Daniel Barenboim © Sheila Rock

Geoffrey Norris

The ballots are cast. The results are in. The Music Section has chosen the recipients of its Outstanding Musician Award and its three Awards for Exceptional Young Talent.

Outstanding Musician Award

Daniel Barenboim

Awards for Exceptional Young Talent

Sophie Bevan

Alina Ibragimova

Robin Ticciati

All four of these artists, and indeed all the artists in a dazzling list of nominees, are well known and admired internationally, but voting was done on the strength of the special impression that they made in the United Kingdom during 2010, through live performances, recordings, or both. Given the incomparable richness of the UK’s musical life, this was by no means a limiting factor.

Daniel Barenboim – conductor, pianist and a vital force in bringing Arab and Israeli musicians together in his West-Eastern Divan Orchestra – spearheaded an inspired series at London’s Southbank in January and February 2010, playing all five of Beethoven’s piano concertos with his Berlin Staatskapelle and conducting orchestral works by Schoenberg. Anybody who heard the series will have been struck not only by Barenboim’s command, versatility and interpretative insight, but also by the way in which the concerts, while pitting together two composers who are poles part and from different eras of history, nevertheless highlighted the radical, influential creative stance that they shared.

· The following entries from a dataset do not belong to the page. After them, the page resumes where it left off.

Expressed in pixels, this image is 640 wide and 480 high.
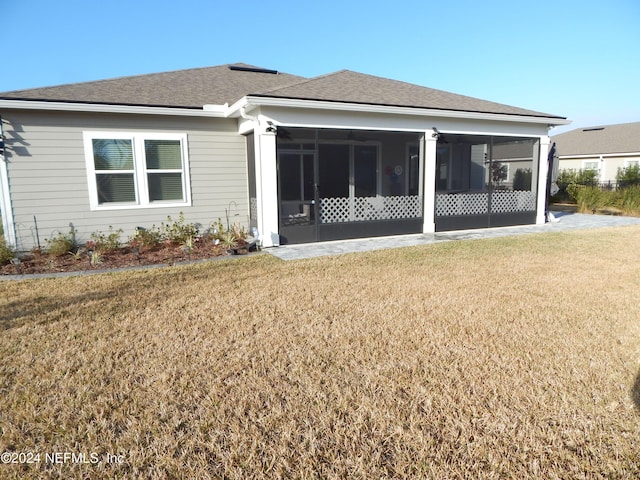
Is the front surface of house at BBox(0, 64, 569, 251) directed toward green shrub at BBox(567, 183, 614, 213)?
no

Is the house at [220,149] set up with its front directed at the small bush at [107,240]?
no

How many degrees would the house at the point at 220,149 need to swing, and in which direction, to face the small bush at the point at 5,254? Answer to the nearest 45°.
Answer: approximately 135° to its left

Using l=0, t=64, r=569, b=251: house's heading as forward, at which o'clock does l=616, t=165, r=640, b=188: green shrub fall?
The green shrub is roughly at 2 o'clock from the house.

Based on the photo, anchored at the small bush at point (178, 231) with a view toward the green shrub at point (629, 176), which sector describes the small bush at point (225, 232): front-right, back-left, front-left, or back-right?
front-right

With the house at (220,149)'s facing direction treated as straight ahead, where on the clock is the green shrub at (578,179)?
The green shrub is roughly at 2 o'clock from the house.

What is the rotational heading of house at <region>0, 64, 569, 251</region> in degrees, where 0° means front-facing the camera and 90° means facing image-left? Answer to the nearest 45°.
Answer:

The Music Section is particularly keen to foster, acknowledge and celebrate the artistry of the new generation of musicians, so the stipulation for the Awards for Exceptional Young Talent was that all the nominees should be under the age of 30. Again, though, that was no impediment to the production of a lustrous shortlist.   The soprano Sophie Bevan has already attracted warmly appreciative critical and public attention, earning rapturous praise last year for her singing of Susanna in Mozart’s Marriage of Figaro at Garsington Opera and of Polissena in Handel’s Radamisto at English National Opera.

The Russian-born violinist Alina Ibragimova, who has already made four discs for the Hyperion label ranging from Bach to Karl Amadeus Hartmann and Karol Szymanowski to Nikolay Roslavets, was utterly compelling last year in her performances of Beethoven’s violin sonatas with the French pianist Cédric Tiberghien at London’s Wigmore Hall, recitals that were recorded for the hall’s own label, WHLive. She also appeared at the BBC Proms in the world premiere of a new Violin Concerto by the Welsh composer, Huw Watkins.

Robin Ticciati conducting the SCO

Robin Ticciati © Chris Christodoulou

Robin Ticciati has made a dynamic impact on the UK’s musical life as principal conductor of the Scottish Chamber Orchestra, but he is also in huge demand elsewhere.    In addition to his acclaimed work with the SCO, he guest-conducts in Europe and the United States, and last year was particularly admired for his conducting of Humperdinck’s Hansel and Gretel at Glyndebourne Festival Opera.

We thought that audiences would like to have the chance of sharing in the appreciation of these four artists and to offer their own congratulations, so all the awards are going to be presented in tandem with performances. Daniel Barenboim will receive his when he gives his all-Schubert piano recital at London’s Wigmore Hall on 15 June. Sophie Bevan is singing Pamina in Mozart’s The Magic Flute at Garsington Opera in its new home at Wormsley in June and July, and her award will be handed to her there. For Alina Ibragimova we shall be in Liverpool on 26 May, when she is playing Mozart’s Violin Concerto No 4 with the Royal Liverpool Philharmonic Orchestra under Vasily Petrenko at Philharmonic Hall.  And we shall be following Robin Ticciati to Glyndebourne Festival Opera in Sussex where he conducts Don Giovanni in May, June and July.

If you are in the auditorium on award nights, please join us in giving these remarkable musicians a thunderous round of applause.